*** Data for review Section Begins ***

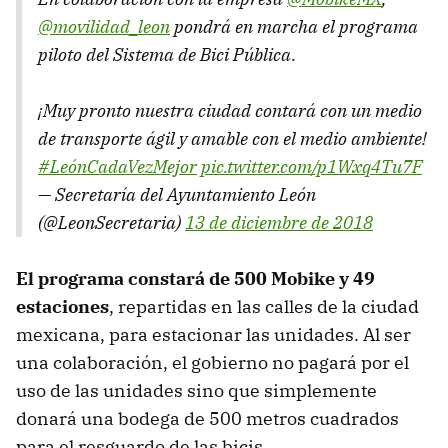
@movilidad_leon
pondrá en marcha el programa
piloto del Sistema de Bici Pública.
¡Muy pronto nuestra ciudad contará con un medio
de transporte ágil y amable con el medio ambiente!
#LeónCadaVezMejor
pic.twitter.com/p1Wxq4Tu7F
— Secretaría del Ayuntamiento León
(@LeonSecretaria)
13 de diciembre de 2018
El programa constará de 500 Mobike y 49
estaciones
, repartidas en las calles de la ciudad
mexicana, para estacionar las unidades. Al ser
una colaboración, el gobierno no pagará por el
uso de las unidades sino que simplemente
donará una bodega de 500 metros cuadrados
para el resguardo de las bicis.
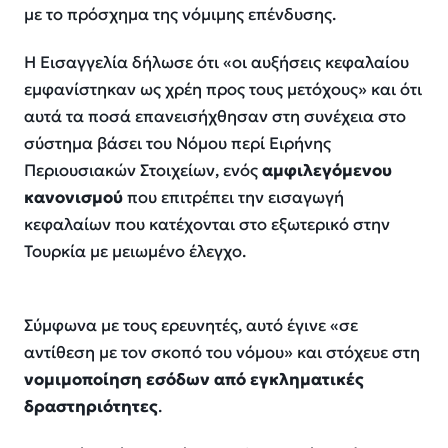
με το πρόσχημα της νόμιμης επένδυσης.
Η Εισαγγελία δήλωσε ότι «
οι αυξήσεις κεφαλαίου
εμφανίστηκαν ως χρέη προς τους μετόχους
» και ότι
αυτά τα ποσά επανεισήχθησαν στη συνέχεια στο
σύστημα βάσει του Νόμου περί Ειρήνης
Περιουσιακών Στοιχείων, ενός
αμφιλεγόμενου
κανονισμού
που επιτρέπει την εισαγωγή
κεφαλαίων που κατέχονται στο εξωτερικό στην
Τουρκία με μειωμένο έλεγχο.
Σύμφωνα με τους ερευνητές, αυτό έγινε «
σε
αντίθεση με τον σκοπό του νόμου
» και στόχευε στη
νομιμοποίηση εσόδων από εγκληματικές
δραστηριότητες
.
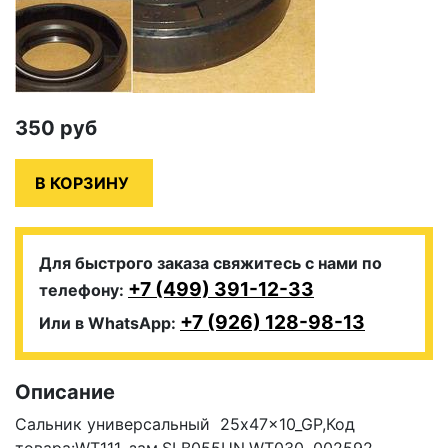
350
руб
Для быстрого заказа свяжитесь с нами по
+7 (499) 391-12-33
телефону:
+7 (926) 128-98-13
Или в WhatsApp:
Описание
Сальник универсальный 25x47x10_GP,Код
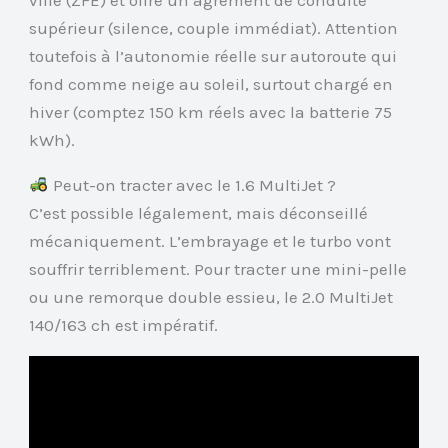
supérieur (silence, couple immédiat). Attention
toutefois à l’autonomie réelle sur autoroute qui
fond comme neige au soleil, surtout chargé en
hiver (comptez 150 km réels avec la batterie 75
kWh).
Peut-on tracter avec le 1.6 MultiJet ?
C’est possible légalement, mais déconseillé
mécaniquement. L’embrayage et le turbo vont
souffrir terriblement. Pour tracter une mini-pelle
ou une remorque double essieu, le 2.0 MultiJet
140/163 ch est impératif.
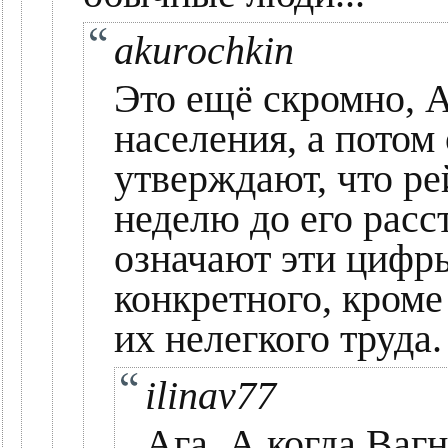
akurochkin
Это ещё скромно, 
населения, а потом
утверждают, что ре
неделю до его расс
означают эти цифры
конкретного, кроме
их нелегкого труда.
ilinav77
Ага. А когда Ваг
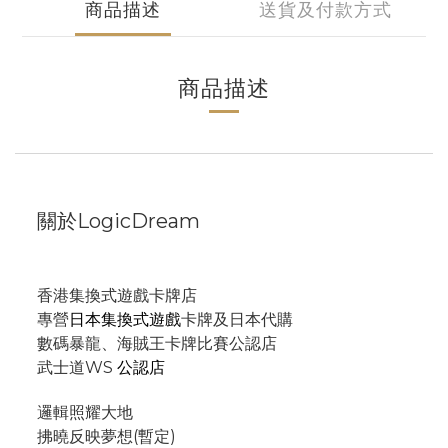
商品描述
送貨及付款方式
商品描述
關於LogicDream
香港集換式遊戲卡牌店
專營
日本集換式遊戲
卡牌及日本代購
數碼暴龍、海賊王卡牌比賽公認店
武士道WS
公認店
邏輯照耀大地
拂曉反映夢想(暫定)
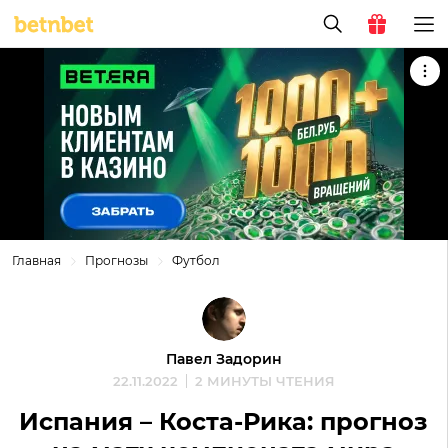
Главная
Прогнозы
Футбол
Павел Задорин
22.11.2022
2 МИНУТЫ ЧТЕНИЯ
Испания – Коста-Рика: прогноз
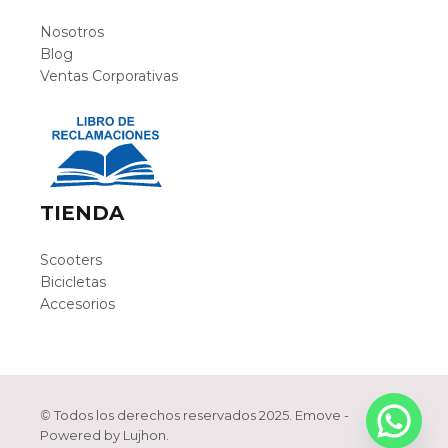
Nosotros
Blog
Ventas Corporativas
TIENDA
Scooters
Bicicletas
Accesorios
©
Todos los derechos reservados 2025. Emove -
Artículo añadido al carrito.
Finalizar Compra
Powered by
Lujhon
.
0 artículos -
S/
0.00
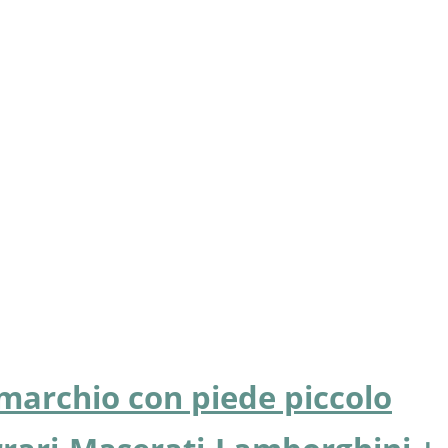
marchio con piede piccolo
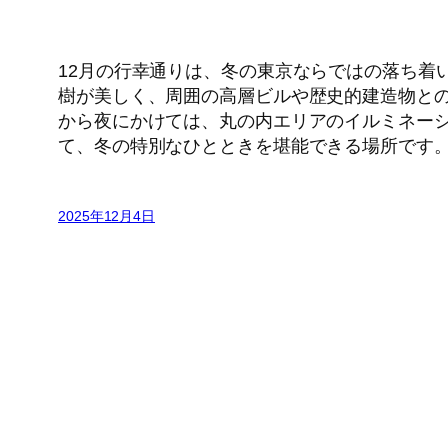
12月の行幸通りは、冬の東京ならではの落ち着
樹が美しく、周囲の高層ビルや歴史的建造物と
から夜にかけては、丸の内エリアのイルミネー
て、冬の特別なひとときを堪能できる場所です
2025年12月4日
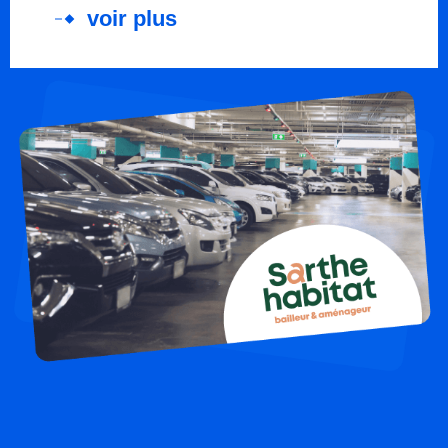
voir plus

*** Data for review Section Ends ***

What to work on: Can you retype the text read from every one of the entries above, line for line, and leave the pictures out of your answer?

Completed exercise:
@movilidad_leon
pondrá en marcha el programa
piloto del Sistema de Bici Pública.
¡Muy pronto nuestra ciudad contará con un medio
de transporte ágil y amable con el medio ambiente!
#LeónCadaVezMejor
pic.twitter.com/p1Wxq4Tu7F
— Secretaría del Ayuntamiento León
(@LeonSecretaria)
13 de diciembre de 2018
El programa constará de 500 Mobike y 49
estaciones
, repartidas en las calles de la ciudad
mexicana, para estacionar las unidades. Al ser
una colaboración, el gobierno no pagará por el
uso de las unidades sino que simplemente
donará una bodega de 500 metros cuadrados
para el resguardo de las bicis.
με το πρόσχημα της νόμιμης επένδυσης.
Η Εισαγγελία δήλωσε ότι «
οι αυξήσεις κεφαλαίου
εμφανίστηκαν ως χρέη προς τους μετόχους
» και ότι
αυτά τα ποσά επανεισήχθησαν στη συνέχεια στο
σύστημα βάσει του Νόμου περί Ειρήνης
Περιουσιακών Στοιχείων, ενός
αμφιλεγόμενου
κανονισμού
που επιτρέπει την εισαγωγή
κεφαλαίων που κατέχονται στο εξωτερικό στην
Τουρκία με μειωμένο έλεγχο.
Σύμφωνα με τους ερευνητές, αυτό έγινε «
σε
αντίθεση με τον σκοπό του νόμου
» και στόχευε στη
νομιμοποίηση εσόδων από εγκληματικές
δραστηριότητες
.
350
руб
Для быстрого заказа свяжитесь с нами по
+7 (499) 391-12-33
телефону:
+7 (926) 128-98-13
Или в WhatsApp:
Описание
Сальник универсальный 25x47x10_GP,Код
supérieur (silence, couple immédiat). Attention
toutefois à l’autonomie réelle sur autoroute qui
fond comme neige au soleil, surtout chargé en
hiver (comptez 150 km réels avec la batterie 75
kWh).
Peut-on tracter avec le 1.6 MultiJet ?
C’est possible légalement, mais déconseillé
mécaniquement. L’embrayage et le turbo vont
souffrir terriblement. Pour tracter une mini-pelle
ou une remorque double essieu, le 2.0 MultiJet
140/163 ch est impératif.
akurochkin
Это ещё скромно, 
населения, а потом
утверждают, что ре
неделю до его расс
означают эти цифры
конкретного, кроме
их нелегкого труда.
ilinav77
Ага. А когда Ваг
商品描述
送貨及付款方式
商品描述
關於LogicDream
香港集換式遊戲卡牌店
專營
日本集換式遊戲
卡牌及日本代購
數碼暴龍、海賊王卡牌比賽公認店
武士道WS
公認店
邏輯照耀大地
拂曉反映夢想(暫定)
Главная
Прогнозы
Футбол
Павел Задорин
22.11.2022
2 МИНУТЫ ЧТЕНИЯ
Испания – Коста-Рика: прогноз
Nosotros
Blog
Ventas Corporativas
TIENDA
Scooters
Bicicletas
Accesorios
©
Todos los derechos reservados 2025. Emove -
Artículo añadido al carrito.
Finalizar Compra
Powered by
Lujhon
.
0 artículos -
S/
0.00
marchio con piede piccolo
12月の行幸通りは、冬の東京ならではの落ち着
樹が美しく、周囲の高層ビルや歴史的建造物と
から夜にかけては、丸の内エリアのイルミネー
て、冬の特別なひとときを堪能できる場所です
2025年12月4日
voir plus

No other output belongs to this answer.